Within the entries below, every line containing "Amount" is to be copied.

◆ DATA LISTING
Content starts
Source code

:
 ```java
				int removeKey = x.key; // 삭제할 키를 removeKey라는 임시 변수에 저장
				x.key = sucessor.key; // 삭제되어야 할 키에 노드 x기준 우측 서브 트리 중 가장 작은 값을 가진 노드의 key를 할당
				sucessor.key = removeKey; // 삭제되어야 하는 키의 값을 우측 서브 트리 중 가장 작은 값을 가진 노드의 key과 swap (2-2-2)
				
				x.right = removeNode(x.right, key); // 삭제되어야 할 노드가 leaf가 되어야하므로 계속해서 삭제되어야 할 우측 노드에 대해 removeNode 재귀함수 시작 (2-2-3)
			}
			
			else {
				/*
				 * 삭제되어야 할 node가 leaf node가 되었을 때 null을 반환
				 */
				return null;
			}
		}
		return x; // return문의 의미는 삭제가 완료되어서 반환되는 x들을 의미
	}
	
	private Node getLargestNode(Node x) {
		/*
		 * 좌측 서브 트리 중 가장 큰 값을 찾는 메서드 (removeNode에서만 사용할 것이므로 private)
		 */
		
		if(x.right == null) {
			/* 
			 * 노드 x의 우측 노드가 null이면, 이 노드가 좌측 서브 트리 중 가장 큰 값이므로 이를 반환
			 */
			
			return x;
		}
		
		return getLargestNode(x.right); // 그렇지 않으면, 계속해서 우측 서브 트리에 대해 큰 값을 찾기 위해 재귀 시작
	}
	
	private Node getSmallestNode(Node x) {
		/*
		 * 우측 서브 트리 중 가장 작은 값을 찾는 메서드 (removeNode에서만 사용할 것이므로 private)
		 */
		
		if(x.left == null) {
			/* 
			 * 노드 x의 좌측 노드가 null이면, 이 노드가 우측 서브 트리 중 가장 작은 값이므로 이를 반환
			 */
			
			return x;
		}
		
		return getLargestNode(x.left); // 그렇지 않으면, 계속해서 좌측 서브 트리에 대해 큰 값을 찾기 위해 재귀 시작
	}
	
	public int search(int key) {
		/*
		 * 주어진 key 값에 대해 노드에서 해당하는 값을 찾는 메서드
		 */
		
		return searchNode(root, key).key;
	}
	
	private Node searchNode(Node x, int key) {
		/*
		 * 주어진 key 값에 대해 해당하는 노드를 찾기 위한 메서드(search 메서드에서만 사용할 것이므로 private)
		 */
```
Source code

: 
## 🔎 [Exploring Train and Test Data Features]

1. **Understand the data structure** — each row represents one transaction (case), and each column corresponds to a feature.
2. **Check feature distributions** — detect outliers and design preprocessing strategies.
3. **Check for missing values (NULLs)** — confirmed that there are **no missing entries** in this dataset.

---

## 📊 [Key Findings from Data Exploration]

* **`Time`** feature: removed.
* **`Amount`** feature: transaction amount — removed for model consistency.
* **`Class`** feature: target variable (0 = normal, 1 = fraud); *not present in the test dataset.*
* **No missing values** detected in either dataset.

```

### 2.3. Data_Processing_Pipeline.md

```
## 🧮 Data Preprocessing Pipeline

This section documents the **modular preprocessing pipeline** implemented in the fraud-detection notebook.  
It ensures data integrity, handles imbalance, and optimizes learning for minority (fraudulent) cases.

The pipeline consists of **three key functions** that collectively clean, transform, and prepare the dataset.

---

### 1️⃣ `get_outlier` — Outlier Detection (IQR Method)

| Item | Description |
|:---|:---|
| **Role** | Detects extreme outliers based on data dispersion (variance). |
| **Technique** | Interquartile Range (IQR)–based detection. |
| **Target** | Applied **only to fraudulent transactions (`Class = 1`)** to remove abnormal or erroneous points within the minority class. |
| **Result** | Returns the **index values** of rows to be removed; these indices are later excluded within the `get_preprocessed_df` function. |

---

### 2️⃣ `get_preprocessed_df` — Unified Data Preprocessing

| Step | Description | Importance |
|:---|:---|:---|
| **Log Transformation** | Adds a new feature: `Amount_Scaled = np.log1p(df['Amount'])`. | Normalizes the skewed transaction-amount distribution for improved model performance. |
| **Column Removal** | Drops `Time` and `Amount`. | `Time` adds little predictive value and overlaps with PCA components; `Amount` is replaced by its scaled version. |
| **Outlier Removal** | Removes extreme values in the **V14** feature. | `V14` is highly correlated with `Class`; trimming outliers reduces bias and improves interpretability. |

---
Content ends
◆ OUTPUT
* **`Amount`** feature: transaction amount — removed for model consistency.
| **Log Transformation** | Adds a new feature: `Amount_Scaled = np.log1p(df['Amount'])`. | Normalizes the skewed transaction-amount distribution for improved model performance. |
| **Column Removal** | Drops `Time` and `Amount`. | `Time` adds little predictive value and overlaps with PCA components; `Amount` is replaced by its scaled version. |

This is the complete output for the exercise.